Foi numa esquina da rua Triunfo com rua Vitória, centro de São Paulo, que a Boca do Lixo aconteceu. O movimento cinematográfico, um dos mais importantes do Brasil, começou nos idos da década de 1960 e 70 e ocorreu nesse lugar tão deteriorado --a futura "ex-cracolândia"-- pois era onde se concentravam os escritórios de produtoras como Columbia, Paramount e Warner desde os anos 20.

A esta altura, no entanto, a produção da Boca cresceu muito. Já tinha grandes diretores e estrelas (Helena Ramos, Matilde Mastrangi e Aldine Muller), se dividia em vertentes (a pornochanchada e o terror B de Zé do Caixão são alguns exemplos) e começou a disputar público e salas de cinema com a grande produção nacional.

Assim, do tratamento debochado que recebia por conta das produções baratas e controversas passou a ser levada a sério, e, muito mais tarde, teve reconhecida a sua importância para o cinema nacional.

Crédito: Dàrio Jose e Sérgio Pizza/Divulgação Atriz Mel Lisboa (foto) participa do espetáculo "Cine Camaleão - A Boca do Lixo", na sede Luz do Faroeste

MUDANÇA DE TEATRO

A companhia de teatro Pessoal do Faroeste homenageia o movimento com o espetáculo "Cine Camaleão - A Boca do Lixo", que tem Paulo Faria como diretor e conta a história da Boca através de uma cantora que quer ser a primeira mulher a fazer sexo explícito no país.

De maneira caleidoscópica, o espetáculo é cheio de referências à história de São Paulo --e a moça, interpretada pela grávida Mel Lisboa, acaba virando protagonista de um filme que conta a história do crime do Castelinho da Rua Apa, tragédia marcante nos anais paulistanos.

O filme, "Faroeste na Rua Apa", foi realmente feito e é projetado durante a peça. Mas, agora, a companhia quer ir além em suas homenagens à Boca do Lixo. Mudou sua sede para a rua Triunfo e tornou-se vizinha do diretor David Cardoso, a principal estrela da era de ouro da Boca.

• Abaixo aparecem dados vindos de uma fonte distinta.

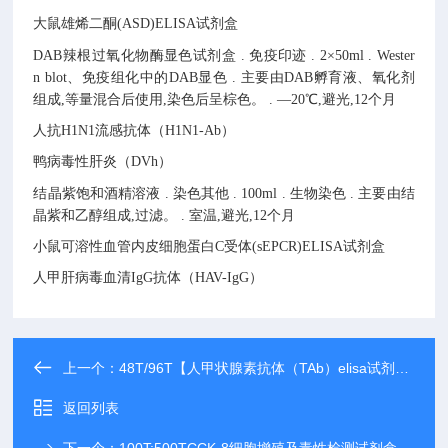
大鼠雄烯二酮(ASD)ELISA试剂盒
DAB辣根过氧化物酶显色试剂盒
.
免疫印迹
.
2×50ml
.
Wester
n blot、免疫组化中的DAB显色
.
主要由DAB孵育液、氧化剂
组成,等量混合后使用,染色后呈棕色。
.
—20℃,避光,12个月
人抗H1N1流感抗体（H1N1-Ab）
鸭病毒性肝炎（DVh）
结晶紫饱和酒精溶液
.
染色其他
.
100ml
.
生物染色
.
主要由结
晶紫和乙醇组成,过滤。
.
室温,避光,12个月
小鼠可溶性血管内皮细胞蛋白C受体(sEPCR)ELISA试剂盒
人甲肝病毒血清IgG抗体（HAV-IgG）
上一个：
48T/96T【人甲状腺素抗体（TAb）elisa试剂盒】*
返回列表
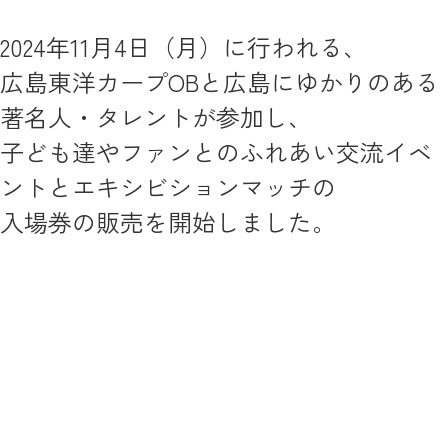
2024年11月4日（月）に行われる、
広島東洋カープOBと広島にゆかりのある
著名人・タレントが参加し、
子ども達やファンとのふれあい交流イベ
ントとエキシビションマッチの
入場券の販売を開始しました。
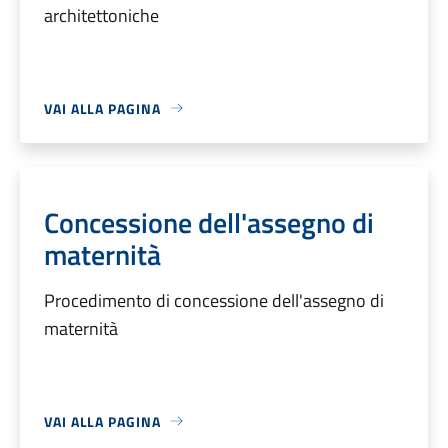
architettoniche
VAI ALLA PAGINA
Concessione dell'assegno di
maternità
Procedimento di concessione dell'assegno di
maternità
VAI ALLA PAGINA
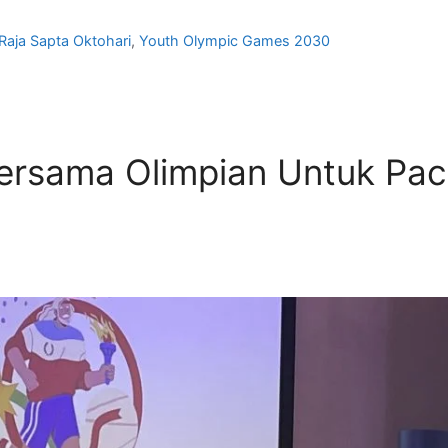
Raja Sapta Oktohari
,
Youth Olympic Games 2030
Bersama Olimpian Untuk Pac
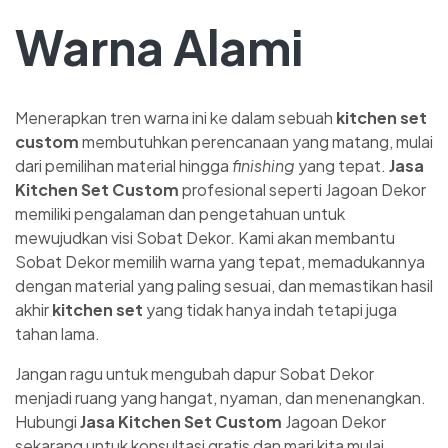
Warna Alami
Menerapkan tren warna ini ke dalam sebuah
kitchen set
custom
membutuhkan perencanaan yang matang, mulai
dari pemilihan material hingga
finishing
yang tepat.
Jasa
Kitchen Set Custom
profesional seperti Jagoan Dekor
memiliki pengalaman dan pengetahuan untuk
mewujudkan visi Sobat Dekor. Kami akan membantu
Sobat Dekor memilih warna yang tepat, memadukannya
dengan material yang paling sesuai, dan memastikan hasil
akhir
kitchen set
yang tidak hanya indah tetapi juga
tahan lama.
Jangan ragu untuk mengubah dapur Sobat Dekor
menjadi ruang yang hangat, nyaman, dan menenangkan.
Hubungi
Jasa Kitchen Set Custom
Jagoan Dekor
sekarang untuk konsultasi gratis dan mari kita mulai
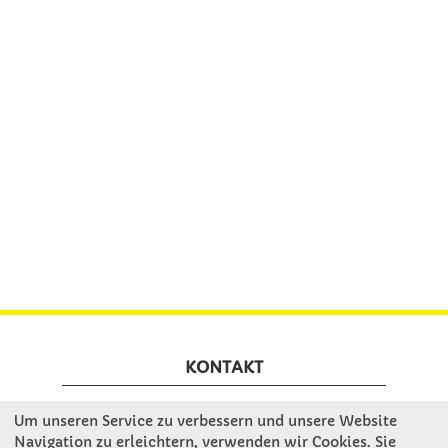
KONTAKT
Um unseren Service zu verbessern und unsere Website
Winkler Schulbedarf GmbH
Navigation zu erleichtern, verwenden wir Cookies. Sie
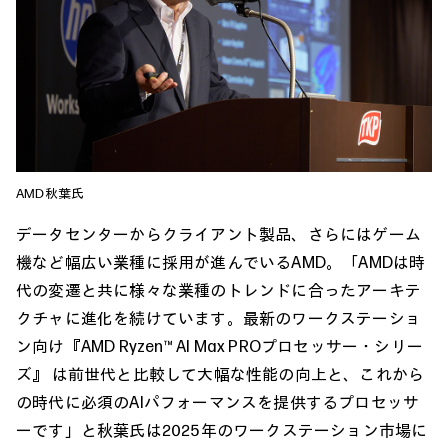
AMD秋葉氏
データセンターからクライアント製品、さらにはゲーム
機など幅広い業種に採用が進んでいるAMD。「AMDは時
代の変遷と共に様々な業種のトレンドに合ったアーキテ
クチャに進化を続けています。最新のワークステーショ
ン向け『AMD Ryzen™ AI Max PROプロセッサー・シリー
ズ』 は前世代と比較して大幅な性能の向上と、これから
の時代に必須のAIパフォーマンスを提供するプロセッサ
ーです」と秋葉氏は2025年のワークステーション市場に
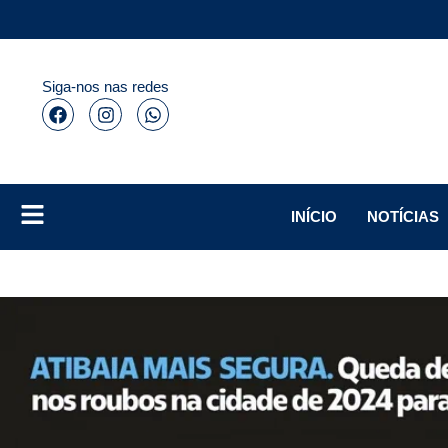
Siga-nos nas redes
INÍCIO
NOTÍCIAS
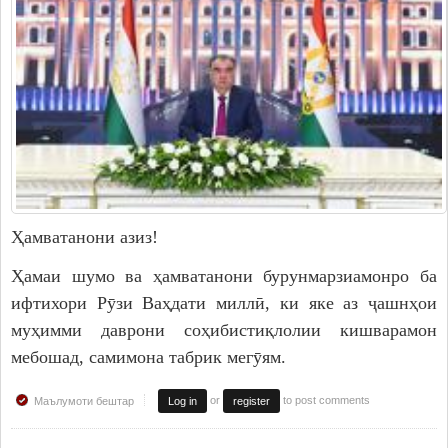
Дастгоҳи раиси ноҳия
Муовинони раиси ноҳия
Сохтор
Шаҳрак ва Деҳот
Таърихи ноҳияи Носири Хусрав
Воҳидҳои сохтории мақомоти иҷроия
Иқтисодиёт
Ҳамватанони азиз!
МАҚОМОТИ НАМОЯНДАГӢ
Ҳамаи шумо ва ҳамватанони бурунмарзиамонро ба
Маҷлиси вакилони халқ
ифтихори Рӯзи Ваҳдати миллӣ, ки яке аз ҷашнҳои
муҳимми даврони соҳибистиқлолии кишварамон
САНАДҲОИ МЕЪЁРӢ-ҲУҚУҚӢ
мебошад, самимона табрик мегӯям.
Қарорҳои маҷлиси вакилони халқ
or
to post comments
Маълумоти бештар
Log in
register
Қарорҳои раиси ноҳия
Қонунҳо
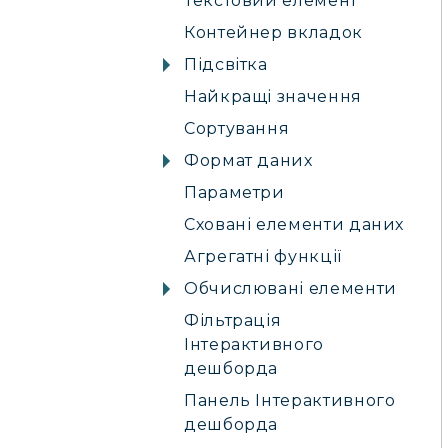
Текстовий елемент
Контейнер вкладок
Підсвітка
Найкращі значення
Сортування
Формат даних
Параметри
Сховані елементи даних
Агрегатні функції
Обчислювані елементи
Фільтрація
Інтерактивного
дешборда
Панель Інтерактивного
дешборда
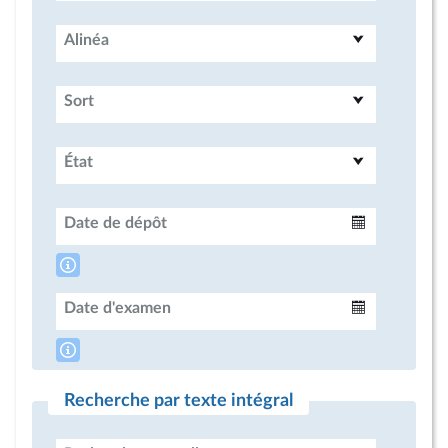
Alinéa
Sort
État
Date de dépôt
Intervalle
Date d'examen
Intervalle
Recherche par texte intégral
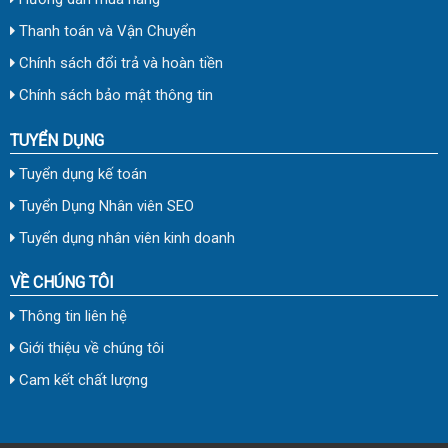
Thanh toán và Vận Chuyển
Chính sách đổi trả và hoàn tiền
Chính sách bảo mật thông tin
TUYỂN DỤNG
Tuyển dụng kế toán
Tuyển Dụng Nhân viên SEO
Tuyển dụng nhân viên kinh doanh
VỀ CHÚNG TÔI
Thông tin liên hệ
Giới thiệu về chúng tôi
Cam kết chất lượng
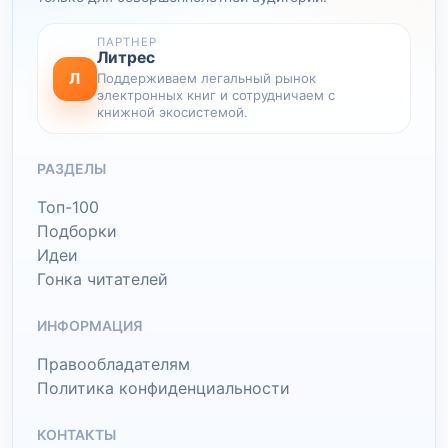
ПАРТНЕР
Литрес
Л
Поддерживаем легальный рынок
электронных книг и сотрудничаем с
книжной экосистемой.
РАЗДЕЛЫ
Топ-100
Подборки
Идеи
Гонка читателей
ИНФОРМАЦИЯ
Правообладателям
Политика конфиденциальности
КОНТАКТЫ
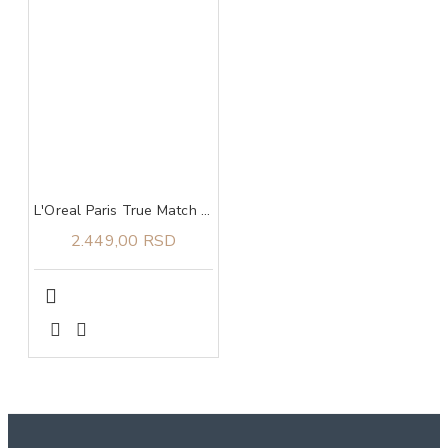
L'Oreal Paris True Match tonirani serum 4-5
2.449,00 RSD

O diretor, Faria, explica todas as mudanças --a física e os novos projetos: "Estamos no olho do furacão com toda essa polêmica da cracolândia, e, ainda assim, a peça é um sucesso". E completa: "O espaço ficou pequeno, e muita gente tinha de voltar para casa antes das sessões, por não conseguir ingresso".

"Cine Camaleão" vende ingressos num esquema "pague quanto puder". "Não cobramos na entrada. Passamos um envelope no final. A pessoa paga o quanto acha que o espetáculo vale. É bom porque não constrange nem quem quer pagar muito, nem quem quer pagar pouco. Ninguém fica sabendo, e vai quem quiser, mesmo", afirma Faria. Quem quiser reservar lugar paga R$ 30.

Crédito: Sérgio Pizza/Divulgação Cia Pessoal do Faroeste com diretor Paulo Faria (de camisa preta e branca) e David Cardoso (ao centro)

PARCERIA COM DAVID CARDOSO

Com a casa nova e maior, no centro da Boca do Lixo, a vontade de Faria --um diretor teatro-- de fazer cinema cresceu. A feliz coincidência da vizinhança com David Cardoso o motivou: o convidou para uma parceria em seu próximo filme, "A Mulher Macaco", sobre uma trupe de circo. A obra terá Vera Fischer e Mel Lisboa como mãe e filha.

"Fazer cinema e teatro nessa região é um presente da cidade. Há dez anos nesse local já fazemos um mapeamento cultural da Boca, e o próximo passo é uma revitalização desse passado", conta Faria. "Me encanta essa forma metalinguística de trabalhar uma história de São Paulo, fazendo na rua um filme sobre o passado daquela rua que, por sua vez, faz parte da história do cinema". Isso é mesmo o tipo de coisa que só a arte consegue fazer.